Health Tips from a Mother of Three

Reasons That Your Doctor May Use An Ultrasound When You Aren't Pregnant

When you think of ultrasound imaging, you like picture excited expectant parents learning their baby's gender or a pregnant woman checking on her fetus' health. However, ultrasounds are used for a variety of purposes beyond prenatal care. Learn more about ultrasounds and how they're used below.

Why Ultrasounds?

During an ultrasound, the equipment a high frequency radio wave that's too high for human ears to detect. When the wave bounces off of structure in the body, the transducer equipment converts the wave data into an image.

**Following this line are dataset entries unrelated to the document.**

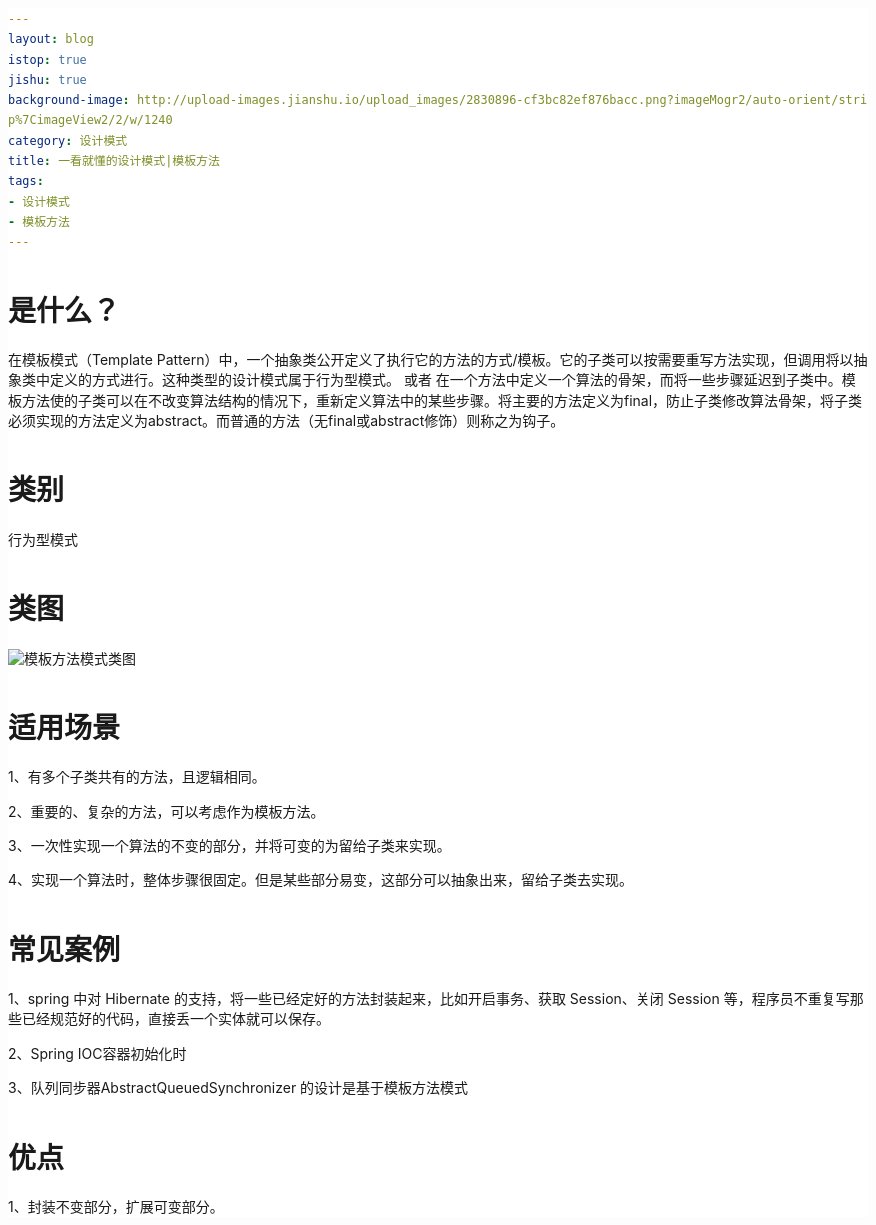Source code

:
 ```yaml
---
layout: blog
istop: true
jishu: true
background-image: http://upload-images.jianshu.io/upload_images/2830896-cf3bc82ef876bacc.png?imageMogr2/auto-orient/strip%7CimageView2/2/w/1240
category: 设计模式
title: 一看就懂的设计模式|模板方法
tags:
- 设计模式
- 模板方法
---
```


# 是什么？
在模板模式（Template Pattern）中，一个抽象类公开定义了执行它的方法的方式/模板。它的子类可以按需要重写方法实现，但调用将以抽象类中定义的方式进行。这种类型的设计模式属于行为型模式。
或者
在一个方法中定义一个算法的骨架，而将一些步骤延迟到子类中。模板方法使的子类可以在不改变算法结构的情况下，重新定义算法中的某些步骤。将主要的方法定义为final，防止子类修改算法骨架，将子类必须实现的方法定义为abstract。而普通的方法（无final或abstract修饰）则称之为钩子。

# 类别
行为型模式

# 类图

![模板方法模式类图](https://upload-images.jianshu.io/upload_images/2830896-d11a82fdc3657ee6.png?imageMogr2/auto-orient/strip%7CimageView2/2/w/1240)


# 适用场景
1、有多个子类共有的方法，且逻辑相同。

2、重要的、复杂的方法，可以考虑作为模板方法。

3、一次性实现一个算法的不变的部分，并将可变的为留给子类来实现。

4、实现一个算法时，整体步骤很固定。但是某些部分易变，这部分可以抽象出来，留给子类去实现。

# 常见案例

1、spring 中对 Hibernate 的支持，将一些已经定好的方法封装起来，比如开启事务、获取 Session、关闭 Session 等，程序员不重复写那些已经规范好的代码，直接丢一个实体就可以保存。

2、Spring IOC容器初始化时

3、队列同步器AbstractQueuedSynchronizer 的设计是基于模板方法模式



# 优点
1、封装不变部分，扩展可变部分。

Ultrasounds have little to no risk and are completely noninvasive, making them the preferred first step in diagnosing most internal conditions. Because the clarity of an ultrasound image depends on the transmitted waves being unobstructed, ultrasounds are only used for examination of the soft tissues and organs. Examination of the skeletal system is done using X-rays, while MRIs are used to look at both bone and soft tissue simultaneously.

In most cases, ultrasound sessions are less than 30 minutes long, though the length of the examination depends on the complexity of the issue and whether or not the technician can get a clear image. To ensure image clarity, the technicians may request that a patient drink a certain amount of water or avoid eating to help keep the bladder and stomach from obstructing the image. However, for many ultrasounds, no preparations are necessary before the procedure.

Which Conditions are Ultrasounds Used For?

You may receive an ultrasound to diagnose a new condition or to observe the changes to an existing condition. Ultrasound imaging is commonly used to examine patients with conditions that affect the following body systems:

  • Adrenal, including glands or the thyroid
  • Digestive, including the abdomen and bowel
  • Reproductive, including the ovaries, prostate, or scrotum 

Ultrasounds can also be used to a limited degree for examining the chest, neck, and head. The unique process for ultrasound imaging makes it an ideal diagnostic tool for many conditions, including:

  • Appendicitis 
  • Inguinal hernia
  • Kidney stones
  • Obstructions in the digestive or urinary systems
  • Organ enlargement, especially the liver or spleen

Doctors also use ultrasounds as a preliminary examination to determine the size and nature of an unidentified mass or tumor. 

If you experience discomfort related to an organ or soft tissue condition, don't be surprised when your doctor orders an ultrasound. This noninvasive imaging option can help your health care provider better understand your symptoms and needs.